Plus tard, le soir. La télévision est la réunion de la maison. C'est un loisir facile visant à différer l'effort de faire. Elle dispense pareillement de la souffrance d'un savoir-faire. La télévision n'exige pas de formation. On abuse de la réunion, on se bourre de télévision, comme d'un stupéfiant. L'anesthésie est la meilleure stratégie d'évitement des douleurs de la vie.


mercredi 4 décembre 2013

Refonder, relire, revisiter

Le ministre veut refonder l'école. Recréer l'odeur de craie. Réinventer l'excellence. Restaurer la République des préaux. Repartir de zéro.
On refonde l'école comme on relit Proust. L'escroquerie intellectuelle se ramasse à la pelle. On va refaire la dictée sans faute. On saute le chapitre premier, on revisite ce qui n'a jamais été visité. Le ministre n'a jamais feuilleté La Recherche.
Les faux bâtisseurs se maquillent en reconstructeurs. Les amateurs d'esbroufe se disent relecteurs de Joyce. La République échappe à toute logique. N'avoir jamais lu n'interdit pas de relire.

mardi 3 décembre 2013

Hongroise

On a balayé les feuilles dentelées qui faisaient d'un trottoir violet une sorte de ciel étoilé. Un soleil d'hiver a rougi la pierre.
Je malaxe le Routard, accordéonise ses pages d'encre noire. J'imagine la Hongrie à ma fantaisie. J'invente Budapest en marge du texte. Juste un mot. Hongroise est un songe.
C'est une lueur de cheval hongre dans une pénombre villageoise. Je me rappelle les rondes enfiévrées du Psaume Rouge de Jancso.
Lauren Bacall m'a dédicacé son livre de cicatrices.
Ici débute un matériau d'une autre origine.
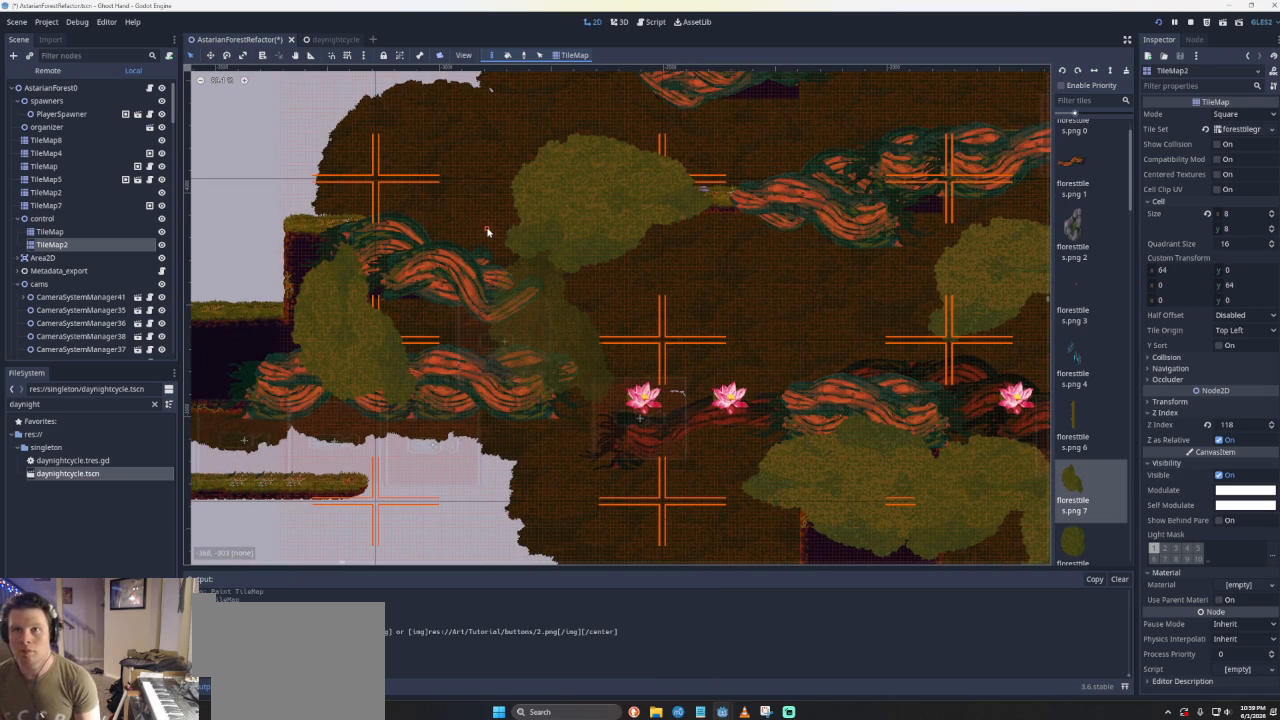
{"buttons": [], "left_stick": "left", "events": [[233, "left_stick", "left"]]}
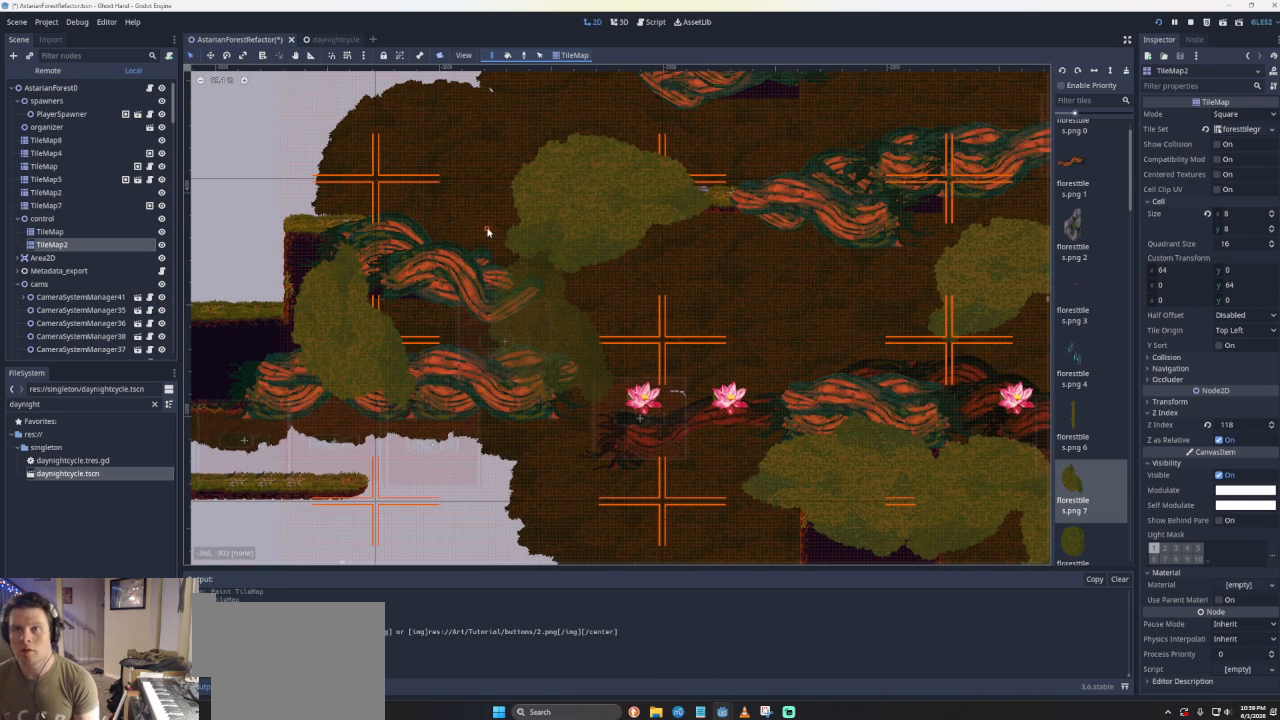
{"buttons": [], "left_stick": "center", "events": [[133, "left_stick", "center"]]}
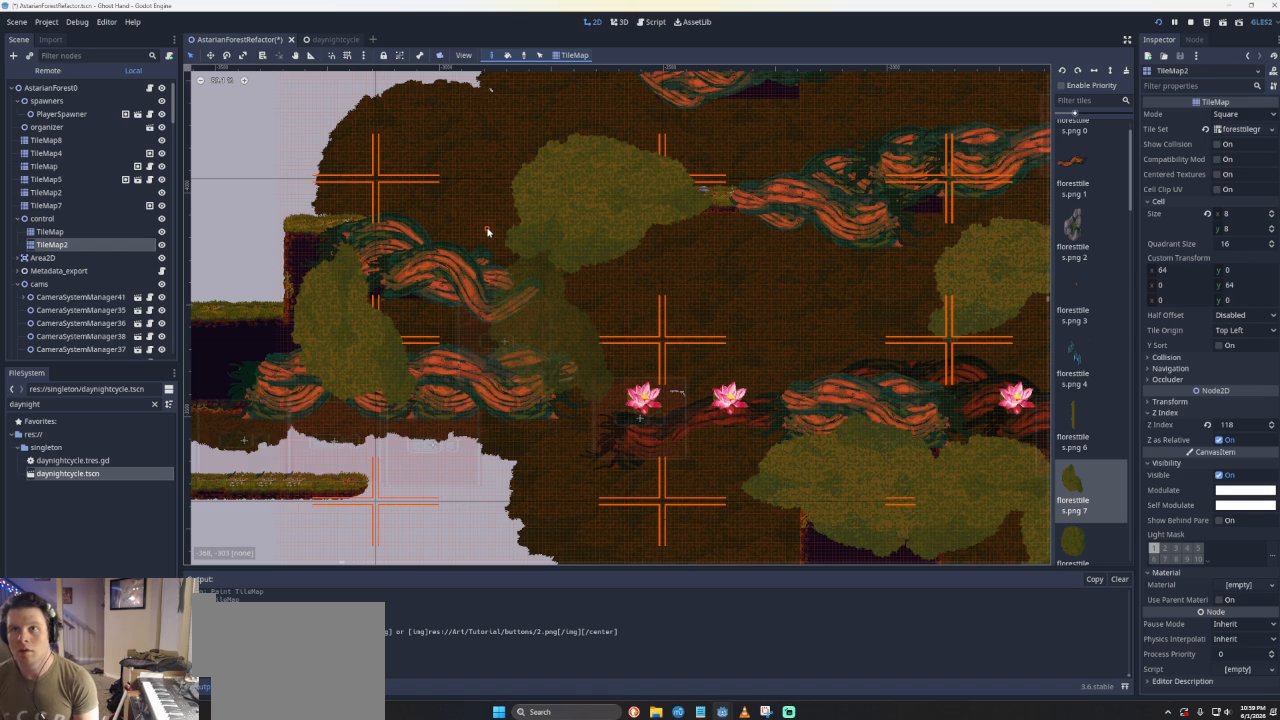
{"buttons": [], "left_stick": "right", "events": [[67, "left_stick", "right"]]}
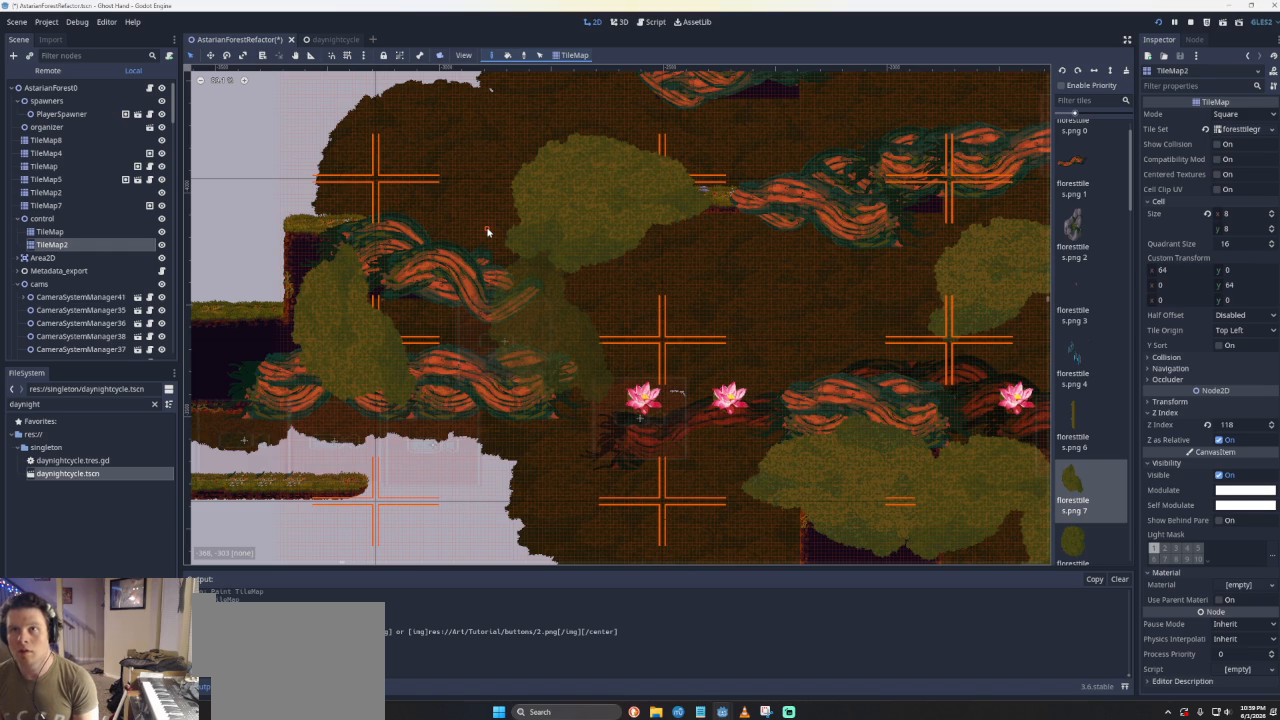
{"buttons": [], "left_stick": "center", "events": [[233, "left_stick", "center"]]}
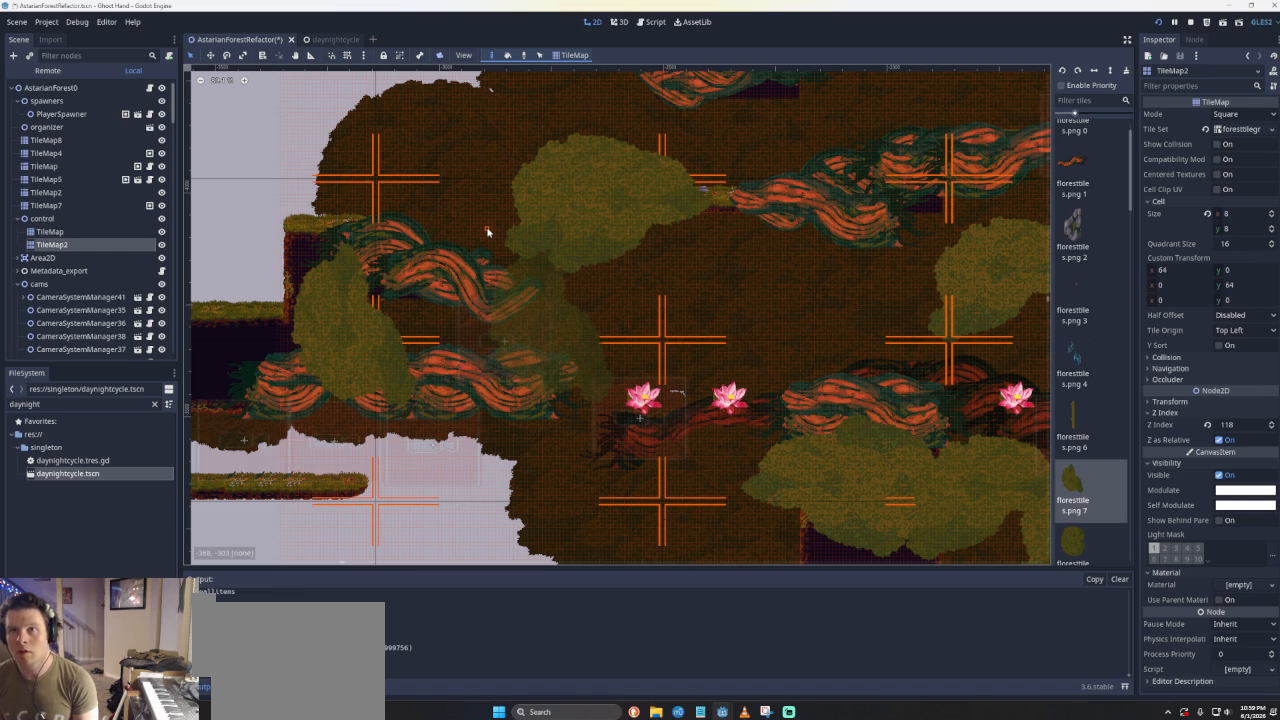
{"buttons": [], "left_stick": "right", "events": [[167, "left_stick", "right"]]}
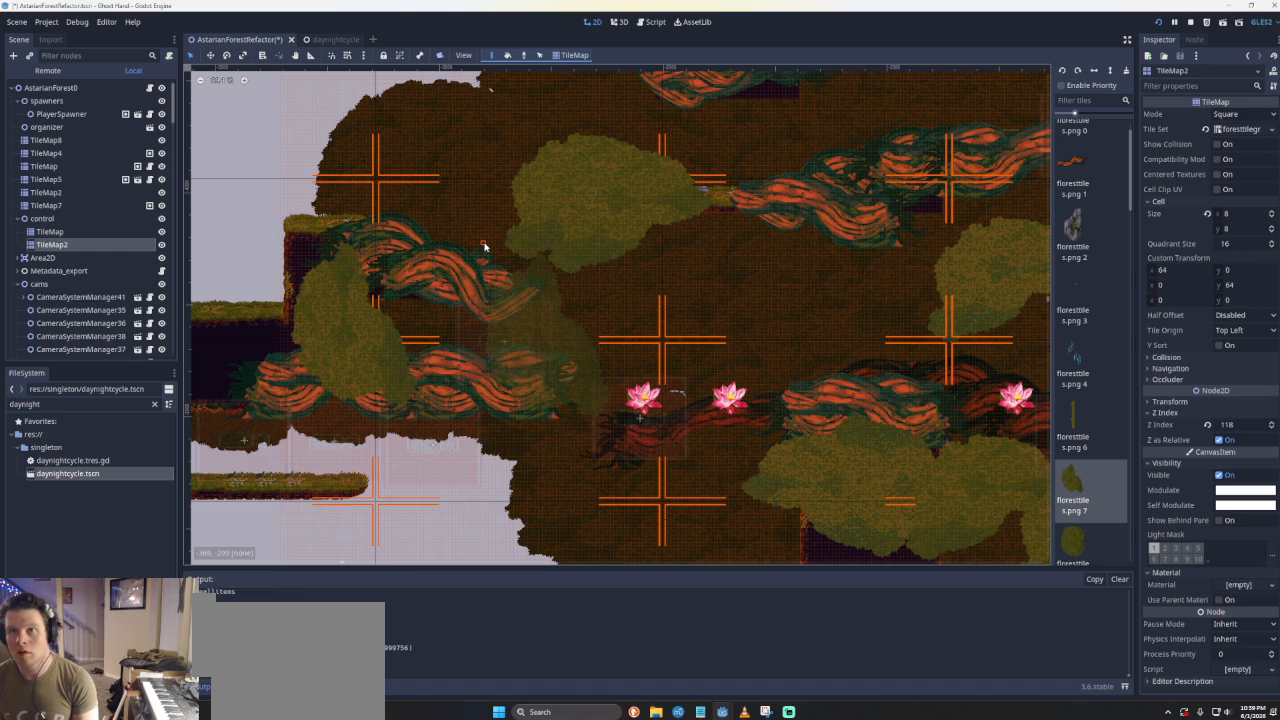
{"buttons": [], "left_stick": "center", "events": [[167, "left_stick", "center"]]}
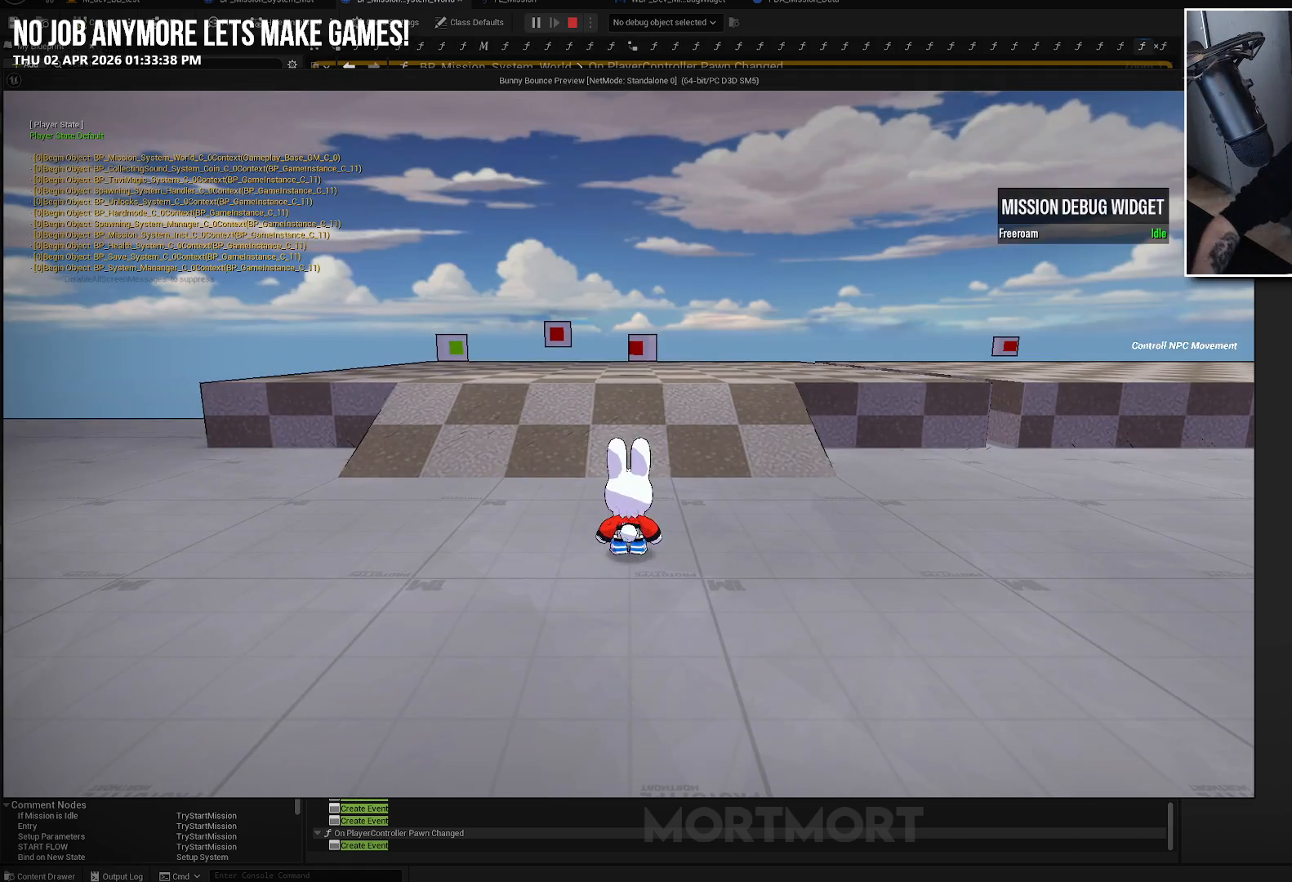
Gameplay with a controller (Xbox layout); each line is a JSON object with the inputs held at the frame after it. "events" lists button and stick changes between this image and that frame as [ms after this image, input, new state], when the widget could be followed in between.
{"buttons": [], "left_stick": "up", "right_stick": "center", "events": [[100, "right_stick", "down-left"], [250, "right_stick", "center"], [317, "left_stick", "up"]]}
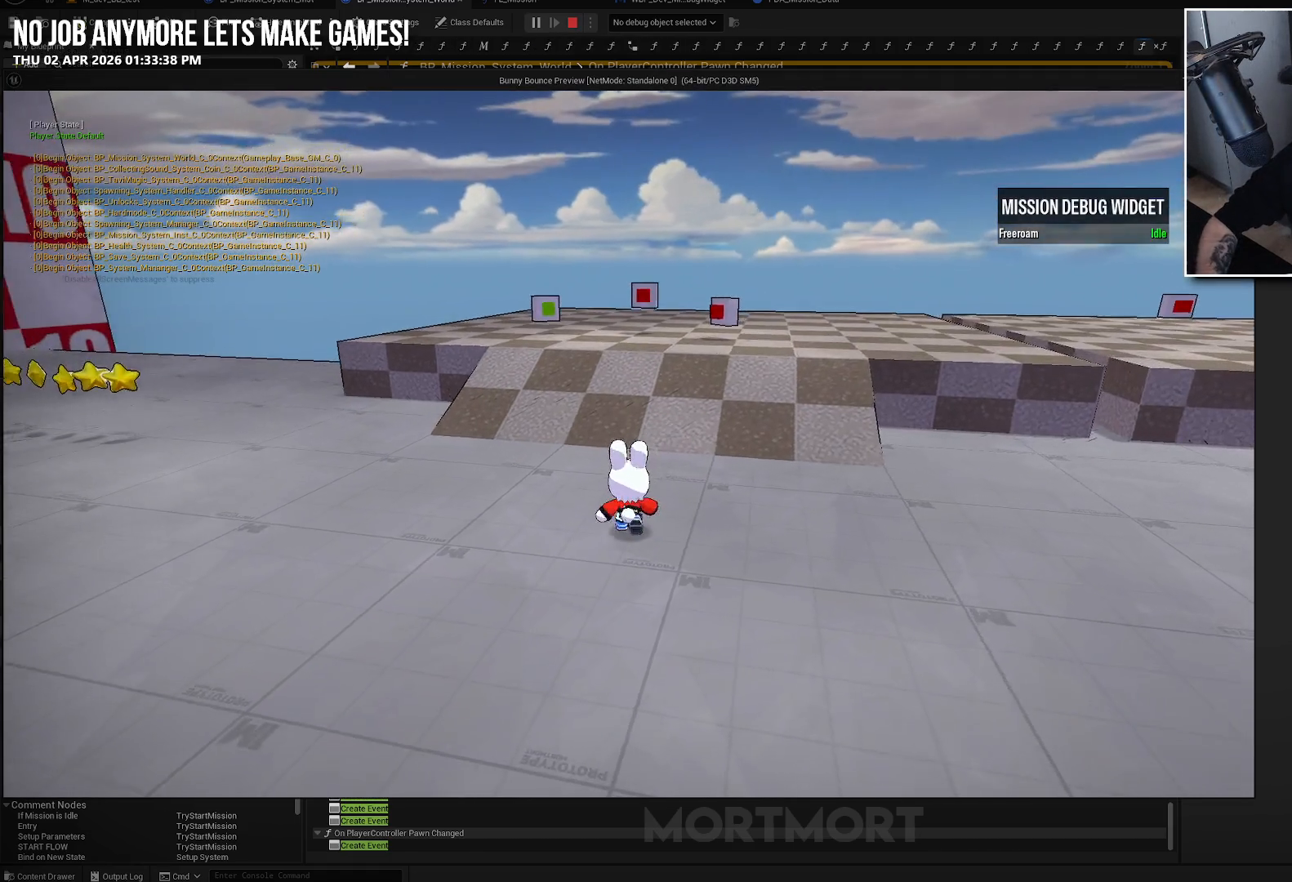
{"buttons": [], "left_stick": "up", "right_stick": "center", "events": []}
C'était un jour d'automne, dans la librairie de Chardonne, la boutique Delamain des cognacs de Saintonge. Je me suis raconté une histoire de regard magyar. Sa mère était roumaine, son père polonais. Le diable est dans les détails d'Europe centrale.

lundi 2 décembre 2013

L'homme est une épaule

On a mendié l'accès des Amandiers. On s'est livré les premiers au sourire du portier. On a garé nos fessiers.
Pascal Greggory est une sorte de grizzli. Son bras menace l'infini. Sa nuque repose sur l'omoplate. La courbure indique une blessure de trottoir. La diction sonne comme une malédiction. Chéreau mâche ses mots, rumine une famine.
La Solitude est un monologue de rue, une apparence de roc fendu, une habitude de parler brut. La nuit précise l'indécise ressemblance des sosies. L'heure est aux corps qui s'empoignent.
Ils jettent des syllabes, du sable sur les plaies. Les mots sont des brûlures sur les os. L'homme est une épaule, un portique au manteau sans écho.
Ils se frôlent entre deux halls. Ils dansent sur une absence, tournoient dans l'embarras. Ils se ruent dessus, se rouent de coups, se rient de la cérémonie. La rudesse de Koltès est tassée dans un texte sans vieillesse.